▶ _REQUIRED TASKS_:
[1] Copy part of the passage on test administration conditions word for word, starting at "Future studies of" and ending after "the two semesters.".
[2] Pick up the passage on test administration conditions where its last sentence ends and keep writing.
:: EXCERPTED PASSAGE ::
Studying how a broader array of testing dimensions impact student performance would be valuable because interaction effects among conditions are likely. Some participation incentives, for example, have been proposed as contributors to the perceived “stakes”Footnote 11 of a test (low vs. high) which in turn influence students’ test-taking motivationFootnote 12 (Cole et al. 2008; Ding et al. 2008; Duckworth et al. 2011; Wise and DeMars 2005). Test taking motivation, in turn, may impact assessment scores and learning inferences (Wise and DeMars 2005). Although studying these interactions in controlled settings may be possible, some of these conditions may not apply to real classroom settings. For example, a testing condition with a required post-course test does not align with standard university practices (e.g., requiring students to complete an assessment after a course has been completed). Nevertheless, many more testing conditions need to be investigated.
Future studies of test administration conditions should include the collection of datasets that permit longitudinal analyses of how these conditions impact inferences about changes in response to instruction. For many educators in undergraduate settings, the goal of pre-post assessment is to understand how instruction impacts learning objectives. At present, it is unclear if prior findings about the impacts of test administration conditions from static datasets translate longitudinally. Our findings suggest that we should not necessarily expect that they will. For example, although the number of ACORNS CC scores differed significantly between the two end-of-course time points, these time points generated similar magnitudes of pre-post change; for both end-of-course time points, assessment scores indicated that significant and large magnitudes of learning occurred in the two semesters.
:::
:: DATA SUPPLIED ::
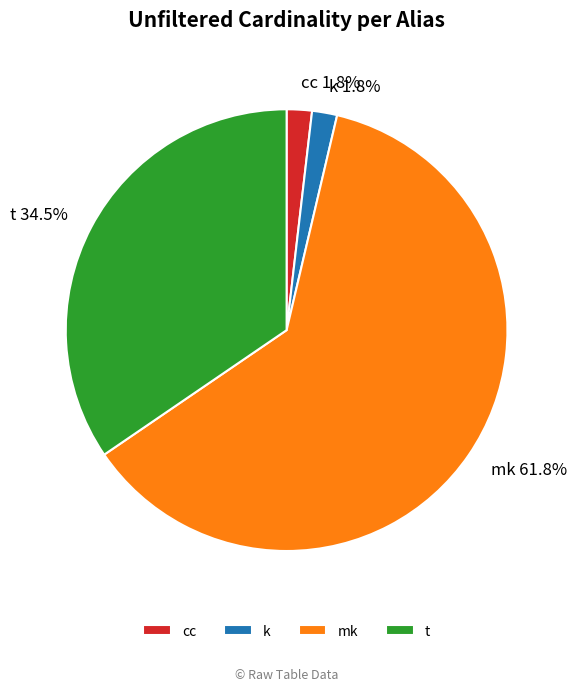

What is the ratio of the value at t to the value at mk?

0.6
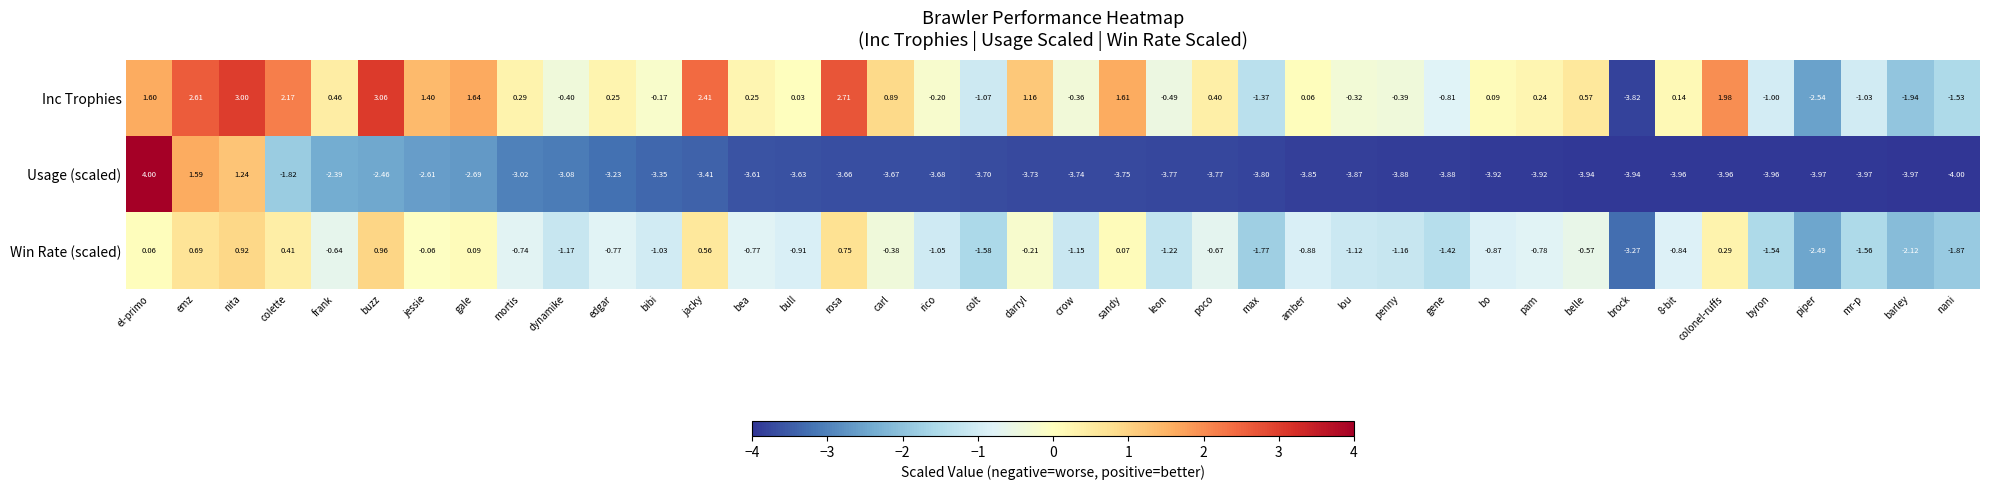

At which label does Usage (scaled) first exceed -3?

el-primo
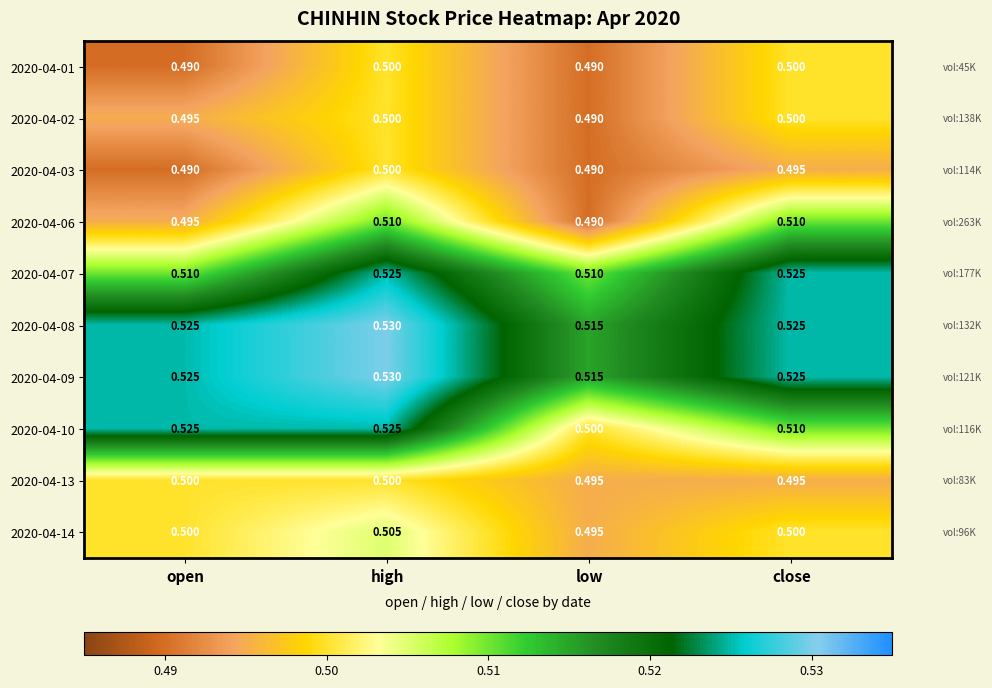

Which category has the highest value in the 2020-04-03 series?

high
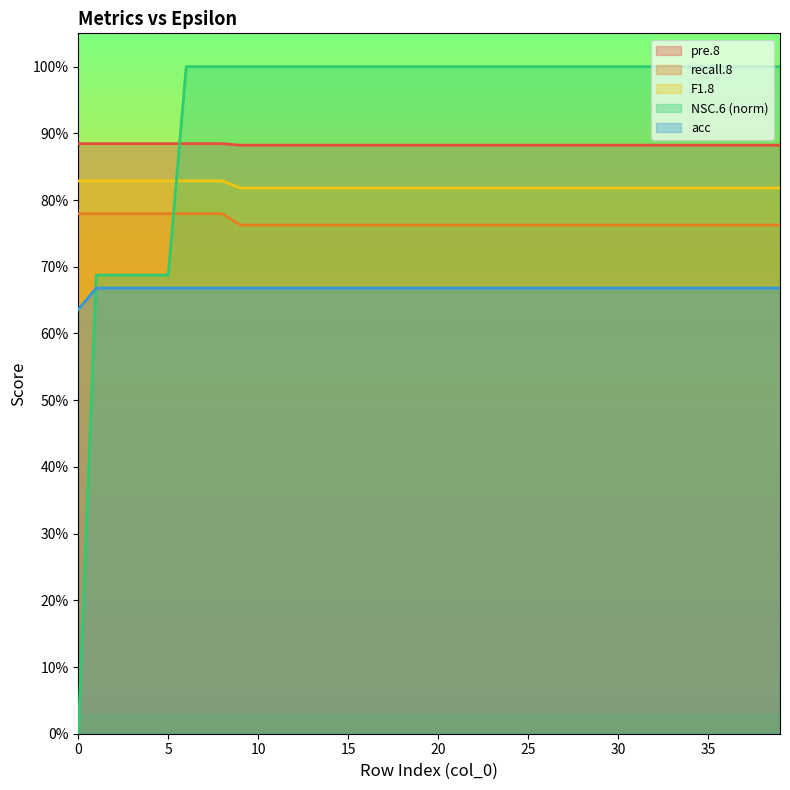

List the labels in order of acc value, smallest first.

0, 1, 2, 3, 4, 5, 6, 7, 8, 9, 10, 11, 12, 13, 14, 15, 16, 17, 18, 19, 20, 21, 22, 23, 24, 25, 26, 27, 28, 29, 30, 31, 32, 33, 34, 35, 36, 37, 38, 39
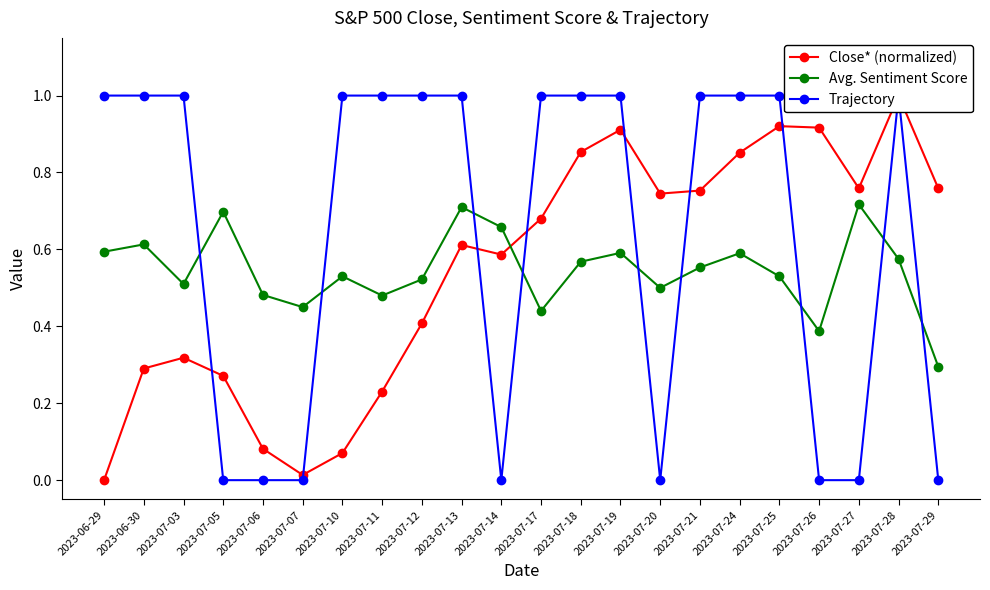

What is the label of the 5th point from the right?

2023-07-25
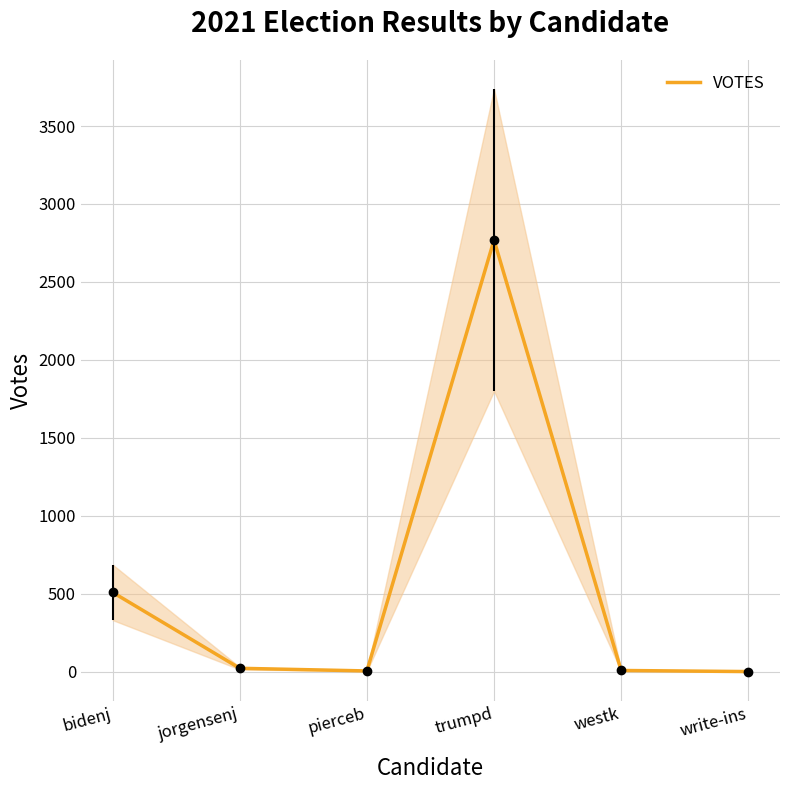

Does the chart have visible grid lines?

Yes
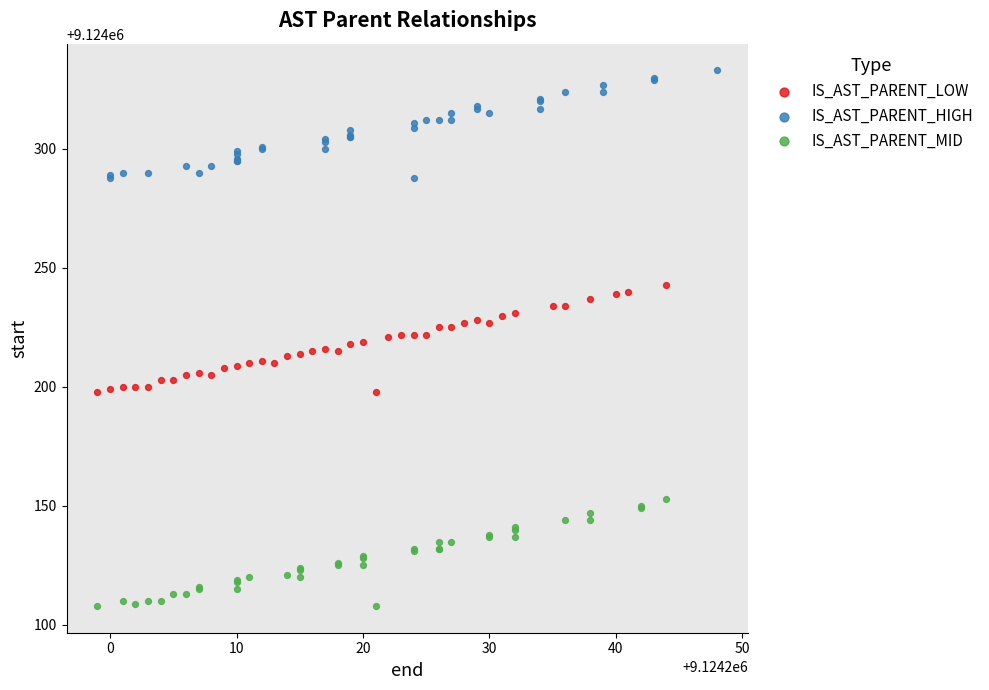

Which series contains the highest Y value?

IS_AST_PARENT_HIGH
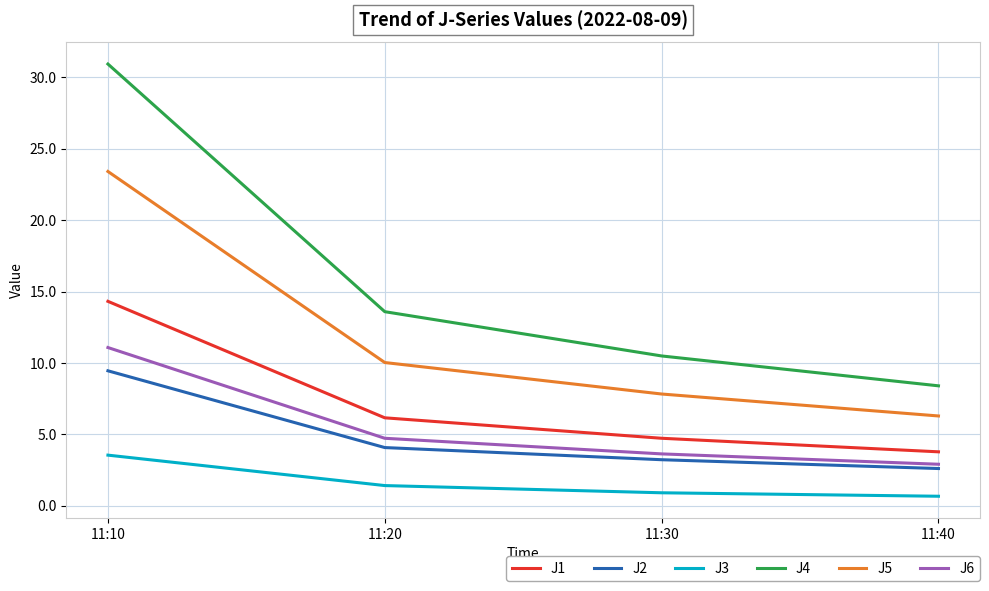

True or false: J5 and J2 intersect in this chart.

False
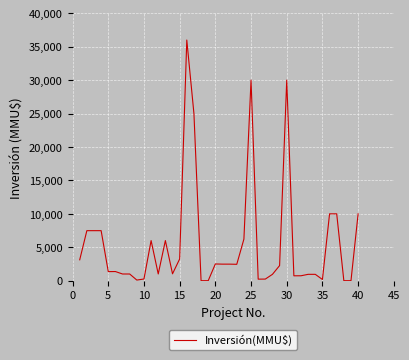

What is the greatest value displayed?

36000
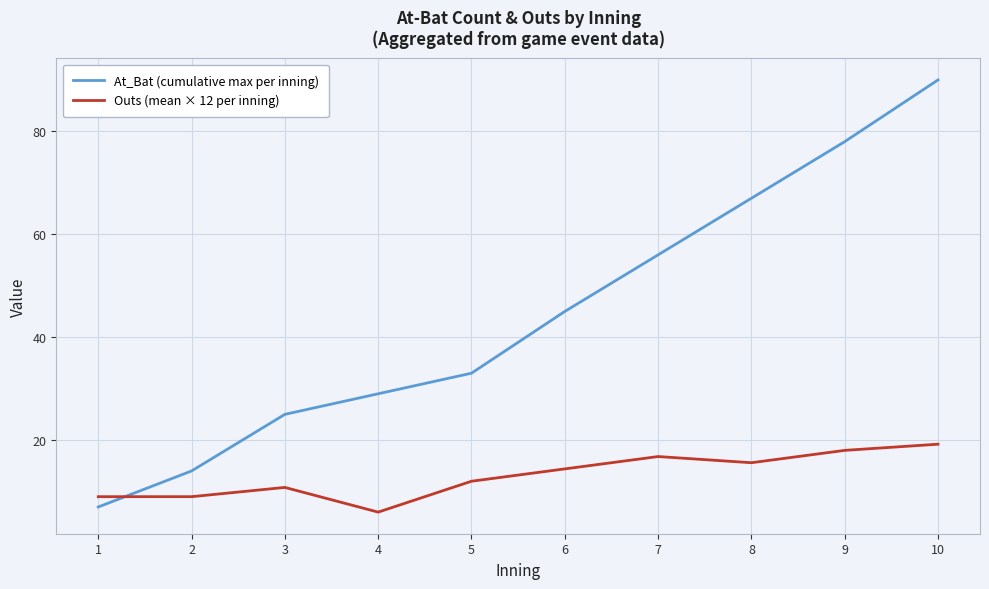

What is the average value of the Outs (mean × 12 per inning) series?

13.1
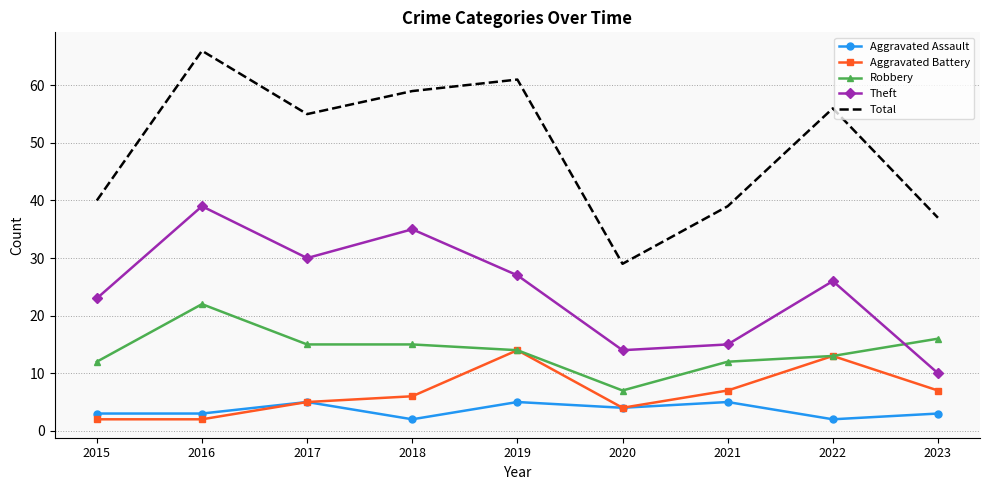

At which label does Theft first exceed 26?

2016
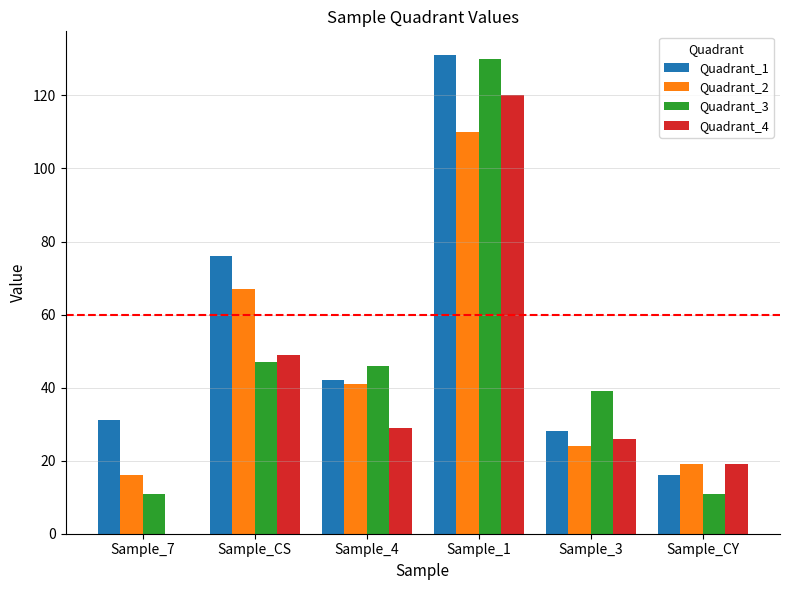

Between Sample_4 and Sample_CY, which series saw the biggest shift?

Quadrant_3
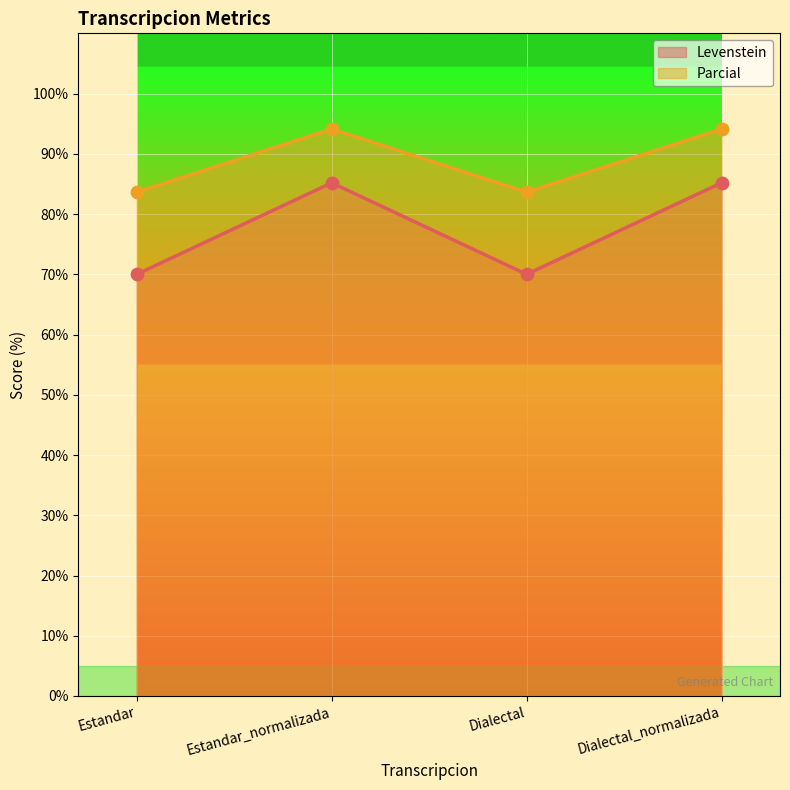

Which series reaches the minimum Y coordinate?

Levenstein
:::
▶ _RESULTS BY TASK_:
[1]
Future studies of test administration conditions should include the collection of datasets that permit longitudinal analyses of how these conditions impact inferences about changes in response to instruction. For many educators in undergraduate settings, the goal of pre-post assessment is to understand how instruction impacts learning objectives. At present, it is unclear if prior findings about the impacts of test administration conditions from static datasets translate longitudinally. Our findings suggest that we should not necessarily expect that they will. For example, although the number of ACORNS CC scores differed significantly between the two end-of-course time points, these time points generated similar magnitudes of pre-post change; for both end-of-course time points, assessment scores indicated that significant and large magnitudes of learning occurred in the two semesters.

[2]
Finally, it is important to emphasize that faculty inferences about student understanding can be derived from formative and/or summative assessments. These assessment artifacts can vary widely (e.g., take-home assignments, in-class writing tasks). This study examined only more traditional testing approaches for summative assessment purposes (i.e. Did students learn evolution in this course?). Analyzing a broader array of assessment approaches (formative, summative) and types (assignments, in-class tasks) would be a valuable direction for future research. In addition, many studies in higher education tend to focus on beginning and end-of-course time points (pre-post). Yet numerous assessment events occur throughout a course, and future work should therefore not be restricted to traditional summative testing time points.
Study limitations
This study focused on two test administration conditions and their impacts on ACORNS scores: test participation incentive and end-of-course timing. Several limitations apply to these study conditions.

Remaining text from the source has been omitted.